Custom Operation Lowering
The custom-operation dispatcher takes target-specific cases and lets LLVM's generic legalizer take everything else. The relevant classes:
| Operation class | Lowering behavior |
|---|---|
| Vector load/store | Rewrite into NVPTX vector load/store or splat DAG nodes when the target supports the shape. |
INSERT_VECTOR_ELT, EXTRACT_VECTOR_ELT, BUILD_VECTOR, SCALAR_TO_VECTOR | Rebuild as NVPTX splat or lane-extract nodes. |
| Scalar floating remainder fallback | Materialize through param-load and element rebuild nodes. |
| Scalar atomics | Lower into NVPTX atomic nodes and chain bundles. |
| Vector atomics | Require a sufficiently new SM target; otherwise emit a fatal unsupported-architecture diagnostic. |
The dispatcher returns "not handled" for gaps on purpose: that preserves LLVM's ordinary legalization behavior for non-NVIDIA cases.
bool lower_operation(SDNode *node, DAG *dag, SmallVector<SDValue> *results) {
switch (node->opcode) {
case ISD_LOAD:
return lower_vector_or_param_load(node, dag, results);
case ISD_INSERT_VECTOR_ELT:
case ISD_EXTRACT_VECTOR_ELT:
case ISD_BUILD_VECTOR:
case ISD_SCALAR_TO_VECTOR:
return lower_vector_lane_op(node, dag, results);
case ISD_ATOMIC_LOAD_ADD:
case ISD_ATOMIC_LOAD_AND:
case ISD_ATOMIC_LOAD_OR:
case ISD_ATOMIC_LOAD_XOR:
case ISD_ATOMIC_CMP_SWAP:
return lower_atomic(node, dag, results);
default:
return false;
}
}
Atomic-RMW Lowering
Atomic lowering is split by operation family. CAS-like and load-only operations emit an atomic compare/swap skeleton. Arithmetic RMW operations emit one per-part arithmetic atomic and bundle the result chain.
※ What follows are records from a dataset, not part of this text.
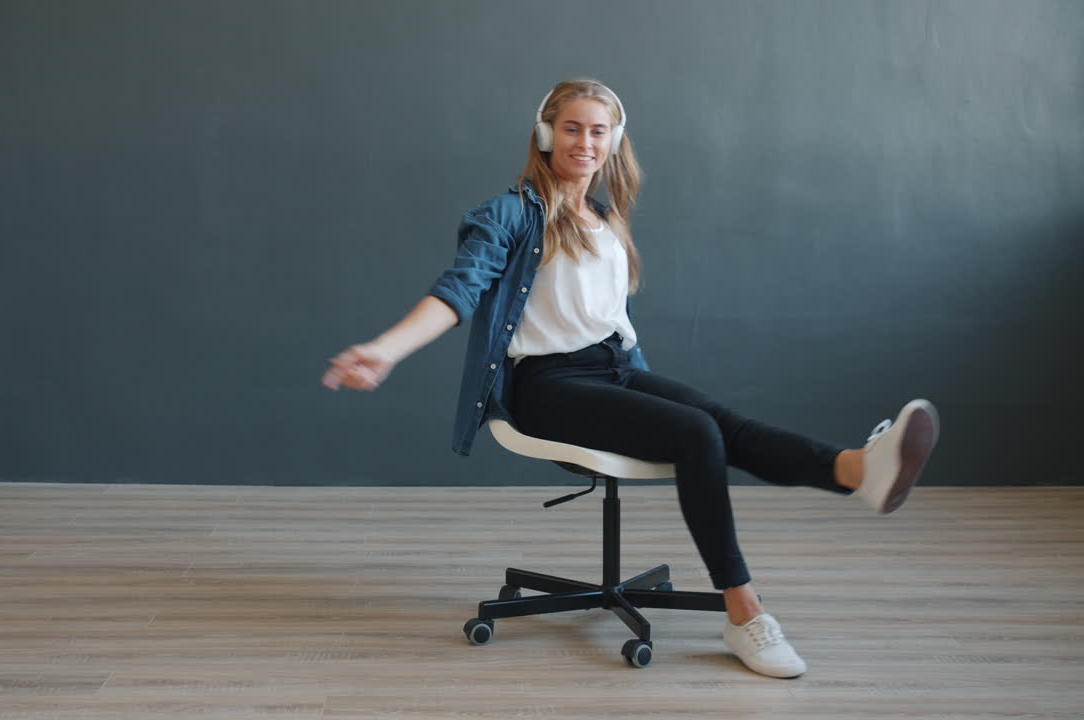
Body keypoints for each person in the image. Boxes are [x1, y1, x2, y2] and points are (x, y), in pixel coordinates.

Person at [321, 79, 939, 679]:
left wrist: (636, 381)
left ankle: (857, 471)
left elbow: (609, 318)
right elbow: (459, 290)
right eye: (570, 128)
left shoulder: (602, 215)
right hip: (547, 386)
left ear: (615, 139)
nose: (584, 142)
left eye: (598, 130)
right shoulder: (510, 214)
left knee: (725, 425)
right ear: (544, 133)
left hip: (614, 369)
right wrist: (385, 348)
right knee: (697, 433)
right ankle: (743, 611)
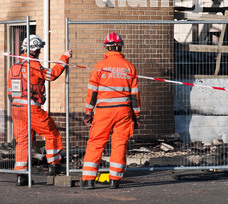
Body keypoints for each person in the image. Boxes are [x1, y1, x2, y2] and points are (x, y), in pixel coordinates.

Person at [7, 34, 72, 186]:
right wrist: (64, 57)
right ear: (34, 50)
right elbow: (51, 75)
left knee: (22, 142)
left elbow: (10, 92)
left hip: (16, 109)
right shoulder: (33, 65)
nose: (40, 53)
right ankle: (54, 165)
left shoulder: (14, 66)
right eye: (39, 50)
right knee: (51, 133)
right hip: (31, 108)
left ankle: (21, 176)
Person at [81, 32, 141, 190]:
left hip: (103, 112)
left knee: (96, 143)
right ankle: (115, 180)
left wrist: (88, 112)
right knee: (119, 144)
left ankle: (88, 180)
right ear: (120, 47)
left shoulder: (100, 66)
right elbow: (135, 96)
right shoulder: (129, 67)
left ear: (106, 48)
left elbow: (92, 92)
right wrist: (136, 116)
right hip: (124, 112)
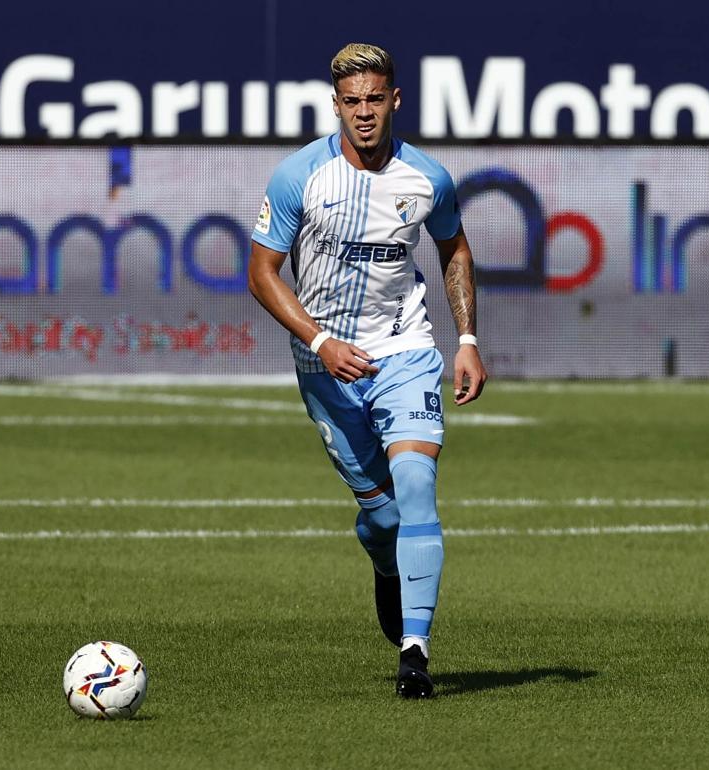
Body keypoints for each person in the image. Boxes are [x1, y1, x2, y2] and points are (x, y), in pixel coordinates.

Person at [247, 42, 487, 698]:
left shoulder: (427, 178)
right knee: (382, 517)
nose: (363, 113)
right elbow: (261, 274)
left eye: (374, 99)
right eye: (351, 102)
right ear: (336, 105)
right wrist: (320, 340)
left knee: (416, 485)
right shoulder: (299, 177)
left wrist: (465, 338)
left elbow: (453, 246)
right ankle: (387, 567)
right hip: (328, 370)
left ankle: (415, 651)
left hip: (407, 353)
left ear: (395, 100)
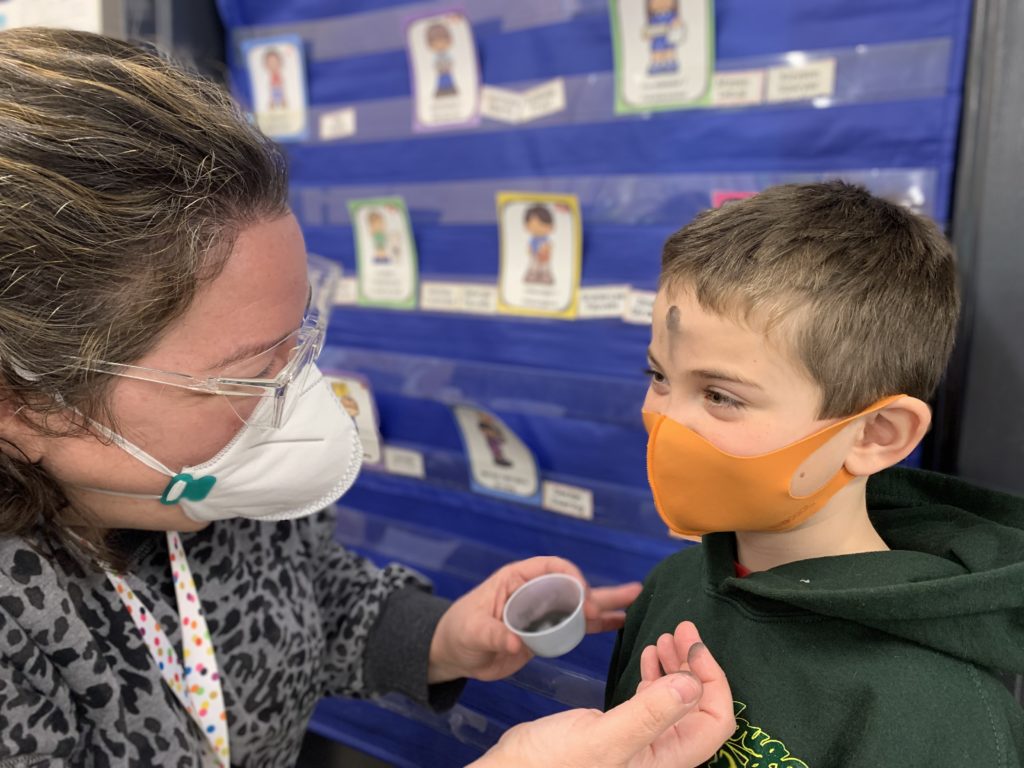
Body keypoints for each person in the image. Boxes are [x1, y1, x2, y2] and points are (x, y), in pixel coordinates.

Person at [0, 28, 736, 767]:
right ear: (27, 403)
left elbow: (303, 598)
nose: (295, 404)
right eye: (249, 374)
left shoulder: (207, 492)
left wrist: (443, 638)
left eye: (303, 340)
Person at [605, 182, 1024, 765]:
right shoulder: (671, 588)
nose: (665, 421)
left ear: (875, 434)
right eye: (659, 376)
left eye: (720, 395)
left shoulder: (942, 711)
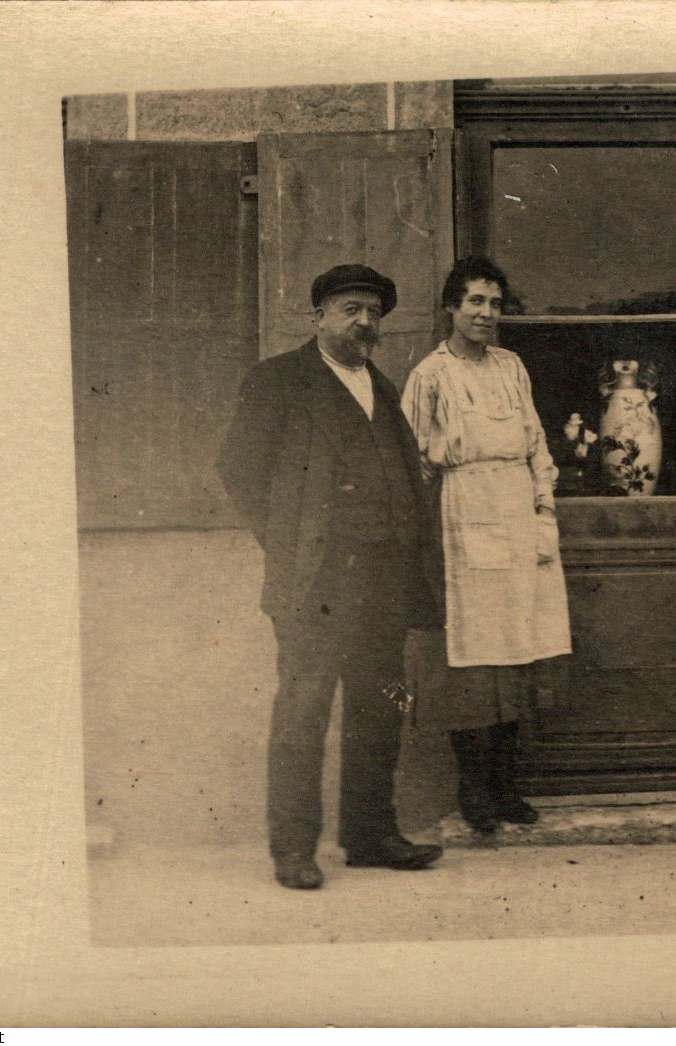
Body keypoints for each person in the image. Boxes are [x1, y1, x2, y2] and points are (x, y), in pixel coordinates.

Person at [216, 264, 444, 890]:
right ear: (318, 316)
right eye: (350, 309)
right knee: (305, 708)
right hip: (314, 584)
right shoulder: (279, 382)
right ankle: (292, 849)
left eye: (373, 312)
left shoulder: (383, 387)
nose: (364, 322)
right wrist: (288, 548)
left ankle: (369, 836)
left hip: (384, 579)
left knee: (381, 704)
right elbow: (239, 470)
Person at [402, 256, 572, 834]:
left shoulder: (511, 367)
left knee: (517, 652)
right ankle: (473, 789)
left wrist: (543, 512)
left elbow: (537, 448)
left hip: (518, 516)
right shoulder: (431, 374)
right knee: (473, 662)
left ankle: (506, 786)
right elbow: (410, 462)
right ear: (452, 306)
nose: (485, 313)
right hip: (463, 517)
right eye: (474, 301)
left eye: (495, 304)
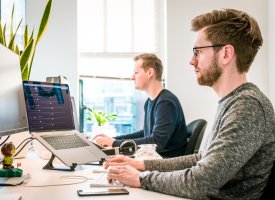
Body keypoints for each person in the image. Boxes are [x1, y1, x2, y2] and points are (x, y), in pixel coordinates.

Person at [104, 9, 275, 199]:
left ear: (226, 54)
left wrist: (142, 178)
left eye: (198, 52)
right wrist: (142, 165)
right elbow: (201, 159)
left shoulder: (248, 106)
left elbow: (201, 181)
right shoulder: (233, 102)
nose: (191, 60)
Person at [93, 53, 188, 158]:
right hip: (154, 159)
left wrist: (115, 144)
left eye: (136, 73)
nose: (132, 77)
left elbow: (156, 142)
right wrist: (114, 140)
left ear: (150, 73)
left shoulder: (166, 103)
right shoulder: (150, 102)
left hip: (165, 163)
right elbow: (145, 134)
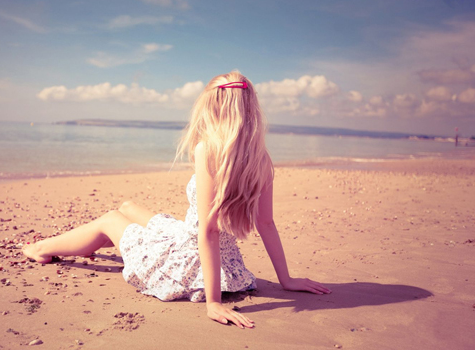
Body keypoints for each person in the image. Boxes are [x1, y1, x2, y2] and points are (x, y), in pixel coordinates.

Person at [23, 71, 331, 329]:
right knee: (128, 207)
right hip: (226, 261)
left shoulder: (208, 149)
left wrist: (213, 302)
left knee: (109, 219)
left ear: (212, 107)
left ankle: (39, 249)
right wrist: (286, 279)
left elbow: (208, 231)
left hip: (190, 258)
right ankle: (94, 243)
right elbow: (266, 223)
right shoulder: (260, 157)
bool lower_atomic(SDNode *node, DAG *dag, SmallVector<SDValue> *results) {
AtomicKind kind = classify_atomic(node->opcode);
if (kind.is_vector && !subtarget_supports_vector_atomics(dag->subtarget))
fatal("vector atomics not supported on this architecture!");
ValueTypeParts parts = compute_value_parts(node->value_type, node->calling_conv);
Chain chain = node->chain;
for (unsigned i = 0; i < parts.count; ++i) {
AtomicPart part = extract_atomic_part(node, parts.part[i]);
if (kind.uses_compare_exchange) {
chain = emit_atomic_compare_and_swap(dag, chain, part, kind.signedness);
} else {
chain = emit_atomic_rmw(dag, chain, part, kind.opcode, kind.signedness);
}
}
results->push_back(bundle_atomic_chain(dag, chain));
return true;
}
Signedness does not change the overall DAG shape. It threads into final instruction selection so the backend picks signed or unsigned PTX mnemonics — atom.global.min.s32 versus atom.global.min.u32.